Weeks after its diplomatic win in helping restore ties between regional rivals Saudi Arabia and Iran, Beijing offered its services again on Tuesday, this time as a broker in the rapidly escalating violence between Israelis and Palestinians. While a robust diplomatic role in the Middle East is not new for China, what is new is the much more public nature of its conflict mediation efforts.
Observers will be watching to see what Beijing does if either Riyadh or Tehran fails to adhere to the agreement — something seasoned Middle East watchers think is all but inevitable. Also of great interest is whether Beijing will expand this new role as a global peace broker to other seemingly intractable international conflicts, like the Russia-Ukraine war.
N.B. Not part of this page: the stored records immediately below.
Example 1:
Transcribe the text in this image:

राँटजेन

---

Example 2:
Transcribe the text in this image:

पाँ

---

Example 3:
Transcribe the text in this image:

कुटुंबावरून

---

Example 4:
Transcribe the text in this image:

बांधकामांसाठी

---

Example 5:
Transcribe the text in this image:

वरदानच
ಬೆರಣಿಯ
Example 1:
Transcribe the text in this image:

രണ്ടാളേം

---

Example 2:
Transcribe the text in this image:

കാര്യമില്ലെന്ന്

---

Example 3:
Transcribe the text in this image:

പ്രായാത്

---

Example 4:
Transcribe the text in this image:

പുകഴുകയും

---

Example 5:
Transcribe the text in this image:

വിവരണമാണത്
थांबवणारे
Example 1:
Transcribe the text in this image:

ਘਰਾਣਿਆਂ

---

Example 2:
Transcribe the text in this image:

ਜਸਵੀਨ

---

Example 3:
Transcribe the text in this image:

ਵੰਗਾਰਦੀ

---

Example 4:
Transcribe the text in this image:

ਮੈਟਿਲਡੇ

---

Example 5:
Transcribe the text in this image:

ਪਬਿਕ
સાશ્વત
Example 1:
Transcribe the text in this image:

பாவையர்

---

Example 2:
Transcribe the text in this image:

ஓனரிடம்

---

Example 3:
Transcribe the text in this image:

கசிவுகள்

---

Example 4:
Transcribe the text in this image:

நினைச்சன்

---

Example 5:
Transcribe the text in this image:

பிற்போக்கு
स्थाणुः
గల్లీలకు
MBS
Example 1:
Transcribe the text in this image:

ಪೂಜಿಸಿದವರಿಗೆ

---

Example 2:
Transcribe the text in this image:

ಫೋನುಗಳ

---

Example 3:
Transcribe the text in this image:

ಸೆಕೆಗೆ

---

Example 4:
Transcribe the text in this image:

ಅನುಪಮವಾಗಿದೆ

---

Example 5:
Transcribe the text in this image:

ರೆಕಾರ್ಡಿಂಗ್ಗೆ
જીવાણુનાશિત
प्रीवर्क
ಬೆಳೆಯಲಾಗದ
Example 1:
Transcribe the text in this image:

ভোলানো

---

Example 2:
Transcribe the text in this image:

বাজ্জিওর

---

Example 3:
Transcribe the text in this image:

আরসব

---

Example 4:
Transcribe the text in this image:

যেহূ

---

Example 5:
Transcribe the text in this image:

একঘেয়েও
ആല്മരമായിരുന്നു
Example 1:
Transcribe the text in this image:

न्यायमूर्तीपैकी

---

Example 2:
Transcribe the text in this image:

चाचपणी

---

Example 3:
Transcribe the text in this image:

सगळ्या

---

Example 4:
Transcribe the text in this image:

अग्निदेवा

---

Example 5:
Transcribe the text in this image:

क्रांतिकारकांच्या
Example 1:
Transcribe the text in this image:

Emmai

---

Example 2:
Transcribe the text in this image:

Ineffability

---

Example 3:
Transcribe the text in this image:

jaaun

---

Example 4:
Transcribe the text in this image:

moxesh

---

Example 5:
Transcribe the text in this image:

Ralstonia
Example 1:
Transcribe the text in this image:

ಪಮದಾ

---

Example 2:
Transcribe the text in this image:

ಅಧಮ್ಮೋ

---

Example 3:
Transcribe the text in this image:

Negotiating in a tough neighbourhood
Beijing’s desire to promote Middle East stability should not come as a surprise, given China’s growing energy and economic interests in the region. In the case of the Saudi-Iran deal, China’s strong economic ties to both countries could provide powerful leverage in ensuring the two governments stick to their commitments. Helping to reduce tensions between Israelis and Palestinians would seriously burnish Beijing’s regional credentials as a promoter of peace and stability. So far, however, neither Israeli nor Palestinian officials seem to be seriously considering the offer.
Unsurprisingly, China hawks are skeptical of the motives behind these overtures. One recent analysis by the New York Times indicates that Beijing is more interested in “chipping away at some of the alliances that underpin Washington’s influence” than playing peacemaker — an observation that could embolden the China hawks even further.
Others, however, say there is a possible upside for the U.S. to China's diplomatic success in the region. The two rivals actually share some interests, such as ensuring freedom of navigation and the security of Middle Eastern energy exports.